- The task:
Wherever "Figure" shows up in the records below, copy the whole line.

- Dataset extract:
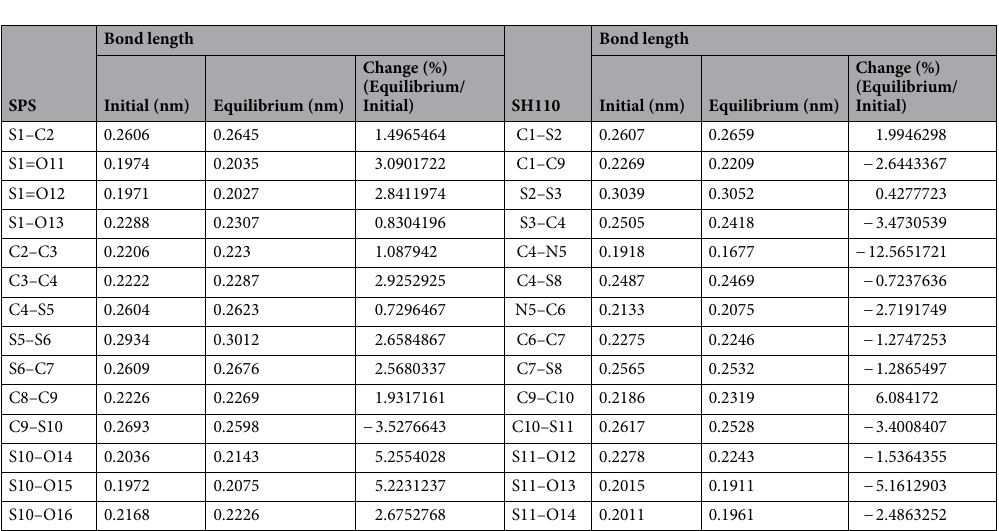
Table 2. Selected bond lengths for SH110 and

---

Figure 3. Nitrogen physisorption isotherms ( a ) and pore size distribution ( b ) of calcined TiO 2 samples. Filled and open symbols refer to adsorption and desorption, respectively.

==

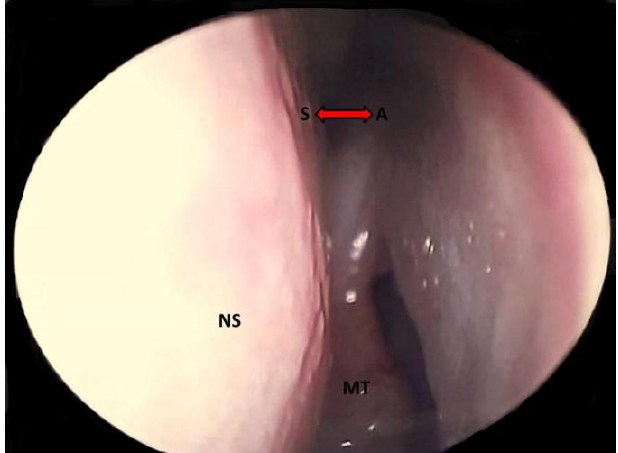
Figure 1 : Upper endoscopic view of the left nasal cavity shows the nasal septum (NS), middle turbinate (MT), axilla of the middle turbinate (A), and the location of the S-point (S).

- Result:
Figure 3. Nitrogen physisorption isotherms ( a ) and pore size distribution ( b ) of calcined TiO 2 samples. Filled and open symbols refer to adsorption and desorption, respectively.
Figure 1 : Upper endoscopic view of the left nasal cavity shows the nasal septum (NS), middle turbinate (MT), axilla of the middle turbinate (A), and the location of the S-point (S).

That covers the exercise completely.